Kristoffer - 2018-04-12

I have read your tutorial.

Consider a mobile game where you can move in different directions. Let's say that you want to be able to recognize different types of moves, as shorter sentences (not commands). Around 50 words in different configurations. E.g. "Go left, then right, followed by right."

Thus, a very limited vocabulary but with many different combinations. I want to train an acoustic model (for PocketSphinx obviously) to get the best recognition and CPU/RAM performance possible. Now, let's say I have around 100 speakers. What should I aim to have in the sentences to be spoken?

What sentence structure should I choose?
1a) Thousands of arbitrary sentences where the words appear here and there, together with thousands of arbitrary words?
1b) Fewer sentences where all word pairs are guaranteed to appear at least once?
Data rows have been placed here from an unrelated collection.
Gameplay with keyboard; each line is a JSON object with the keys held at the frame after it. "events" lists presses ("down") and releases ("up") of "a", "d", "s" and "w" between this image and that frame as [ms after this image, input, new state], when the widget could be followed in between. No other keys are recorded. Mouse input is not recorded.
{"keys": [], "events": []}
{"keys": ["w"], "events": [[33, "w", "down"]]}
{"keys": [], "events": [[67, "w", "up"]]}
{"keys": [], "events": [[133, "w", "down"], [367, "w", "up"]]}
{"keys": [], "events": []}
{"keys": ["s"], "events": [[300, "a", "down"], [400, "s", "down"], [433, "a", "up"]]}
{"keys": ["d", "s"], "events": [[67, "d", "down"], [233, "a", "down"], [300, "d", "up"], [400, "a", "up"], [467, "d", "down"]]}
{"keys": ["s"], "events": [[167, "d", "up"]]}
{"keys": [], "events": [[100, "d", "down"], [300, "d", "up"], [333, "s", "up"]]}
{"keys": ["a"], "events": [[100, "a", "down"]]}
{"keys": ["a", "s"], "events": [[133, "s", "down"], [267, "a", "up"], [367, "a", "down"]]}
No need to have multipe occurrences of "left, right"?
1c) Fewer sentences where all word tries appear at least once? No need to have multiple occurrences of "left, right, up"?

2a) Short spoken sentences (much less than the mentioned "5 seconds"). E.g. "Go left, right, up."
2b) Longer spoken sentences (5-30 seconds). E.g. "Go left, then northwest, then north. Go up, right, up, right, up, left. Continue to the left, ... blah blah blah..."

All in all, I think the documentation is lacking in this matter. Certainly, there ought to be some guidelines for the text to be spoken?

PS. Special thanks to you Nickolay, for all your help!

 

Last edit: Kristoffer 2018-04-12